Like many characters in his films, Jones has some autobiographical elements of Spielberg.
Indiana lacks a proper father figure because of his strained relationship with his father, Henry Senior. His own contained anger is misdirected at the likes of Professor Abner Ravenwood, his mentor at the University of Chicago, leading to a strained relationship with Marion Ravenwood. The teenage Indiana bases his own look on a figure from the prologue of Indiana Jones and the Last Crusade, after being given his hat. Marcus Brody acts as Indiana's positive role model at the college. Indiana's own insecurities are made worse by the absence of his mother. In Indiana Jones and the Temple of Doom, the character becomes the father in a temporary family unit with Willie Scott and Short Round to survive. Indiana is rescued from the evil of Kali by Short Round's dedication. Indiana also saves many children from slavery.

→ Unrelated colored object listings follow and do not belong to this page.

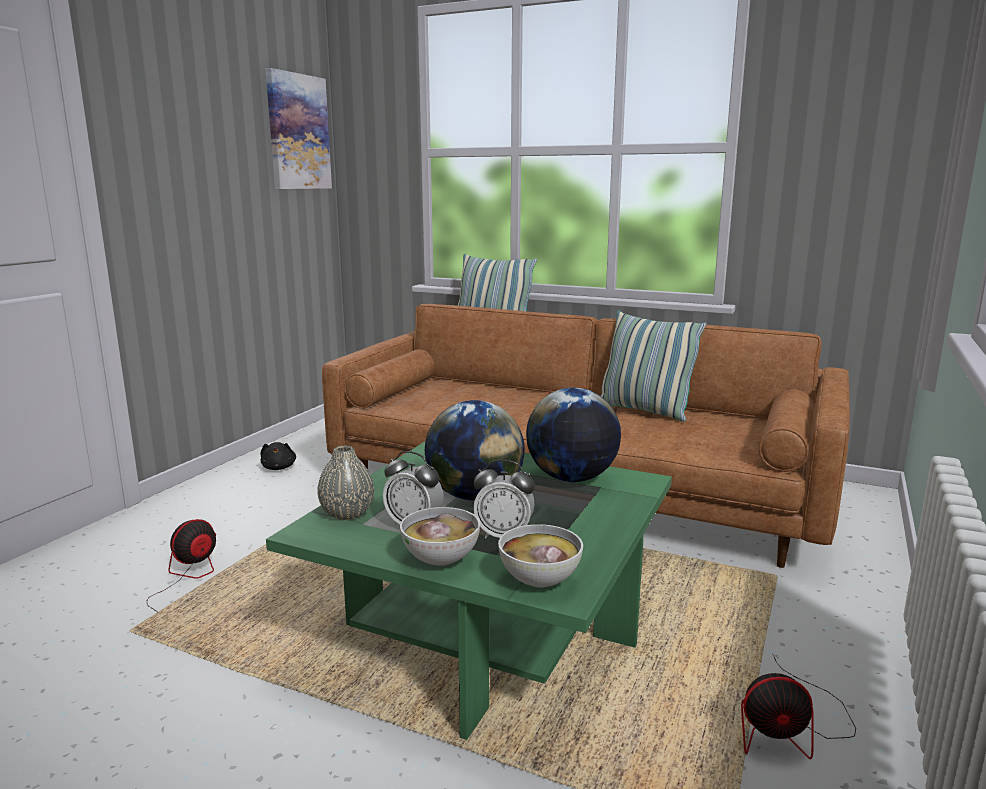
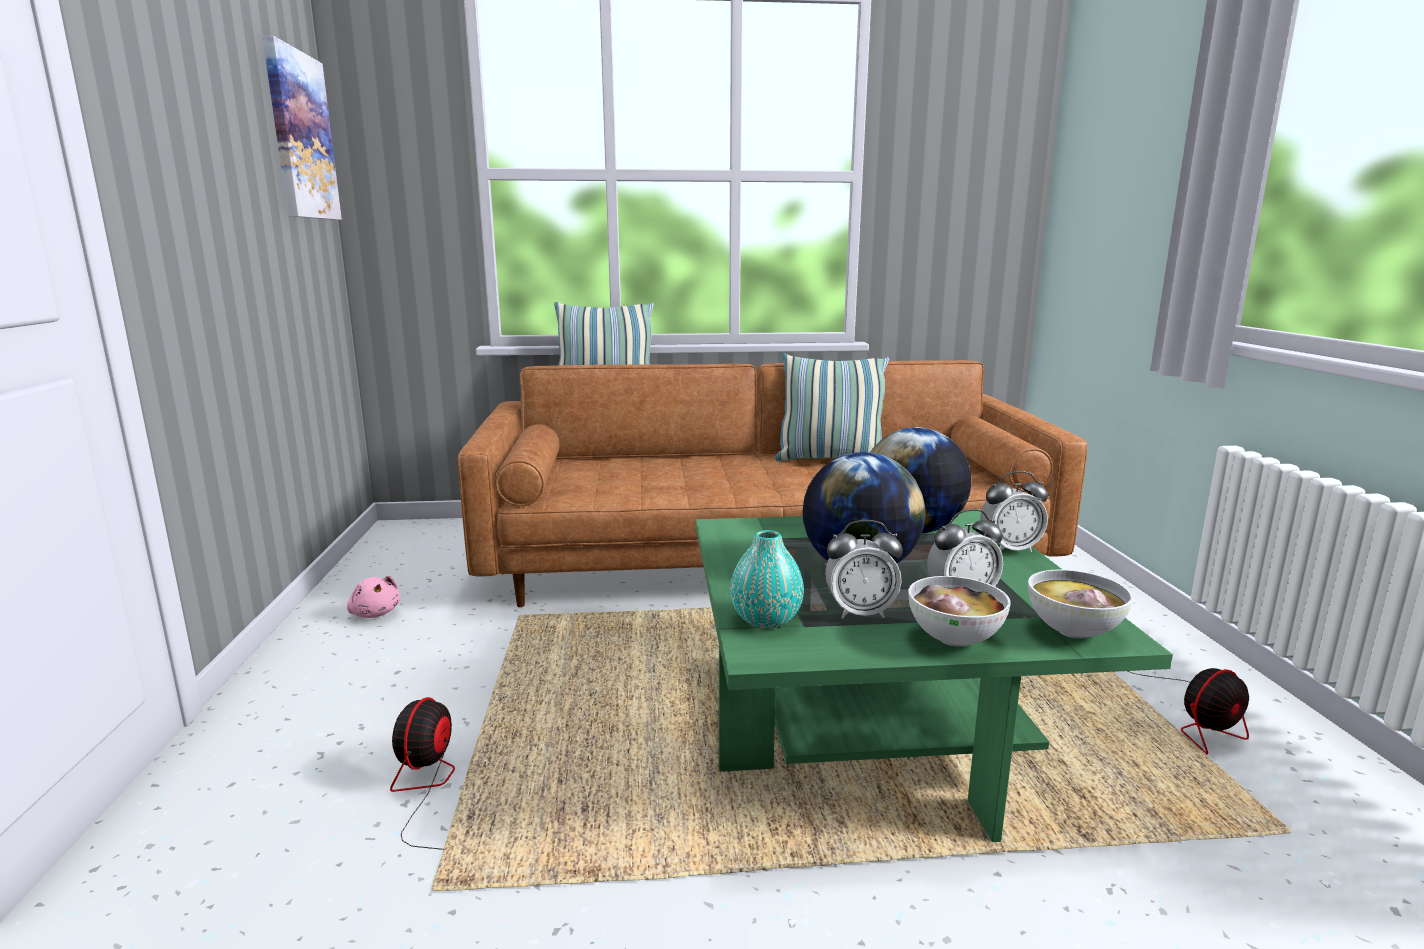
camera: 30 degrees left, 0 degrees up
black plush toy [260,442,296,470] -> pink plush toy [347,575,400,618]
grey vase [317,446,374,520] -> turquoise vase [730,530,804,628]
none -> alarm clock [980,471,1048,552]

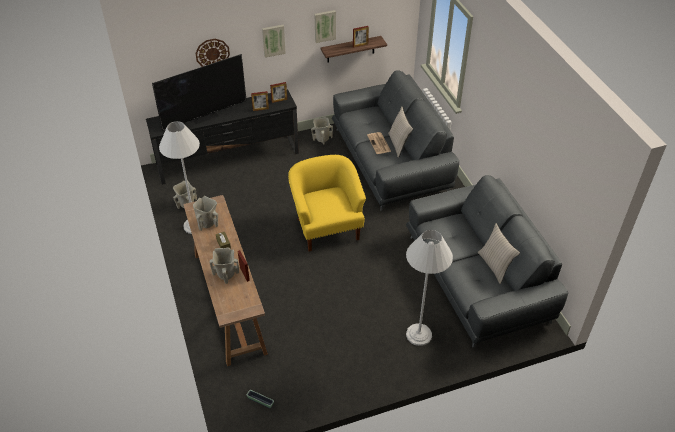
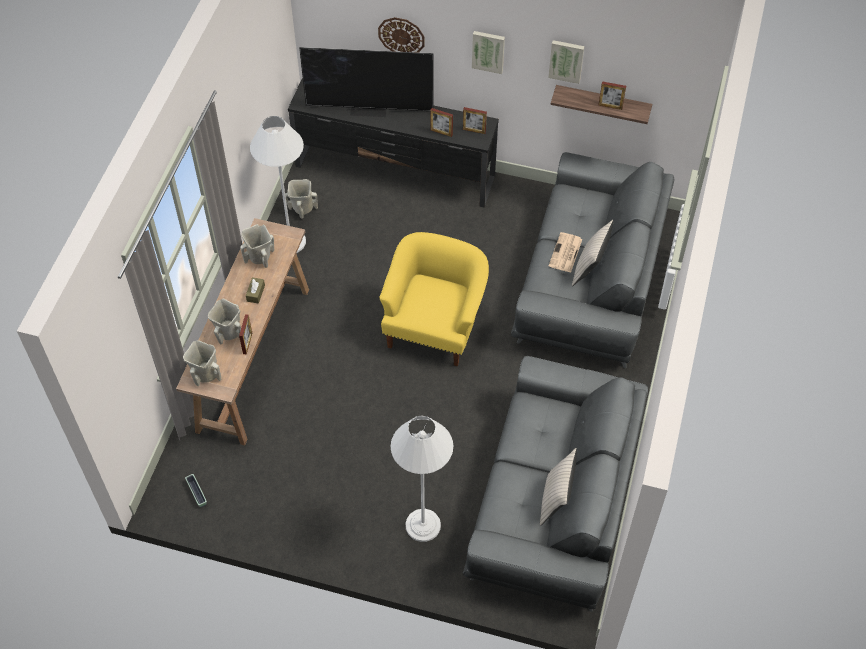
camera: 35 degrees right, 10 degrees up
beige vase [311,117,333,144] -> beige vase moved to [183,341,221,386]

Because of Indiana's strained relationship with his father, who was absent much of Indiana's youth searching for the Holy Grail, the character does not pursue the more spiritual aspects of the cultures he studies. Indiana uses his knowledge of Shiva to ultimately defeat Mola Ram. In Raiders, however, he is wise enough to close his eyes in the presence of God in the Ark of the Covenant. By contrast, his rival Rene Belloq dies horribly for having the audacity to try to communicate directly with God.
In Crusade's prologue, Indiana's intentions are revealed as prosocial, as he believes artifacts "belong in a museum." In the film's climax, Indiana undergoes "literal" tests of faith to retrieve the Grail and save his father's life. He also remembers Jesus as a historical figure – a humble carpenter – rather than an exalted figure when he recognizes the simple nature and tarnished appearance of the real Grail amongst a large assortment of much more ornately decorated ones. Henry Senior rescues his son from falling to his death when reaching for the fallen Grail, telling him to "let it go," overcoming his mercenary nature. The Young Indiana Jones Chronicles explains how Indiana becomes solitary and less idealistic after fighting in World War I. In Indiana Jones and the Kingdom of the Crystal Skull, Jones is older and wiser, whereas his sidekicks Mutt and Mac are youthfully arrogant and greedy, respectively.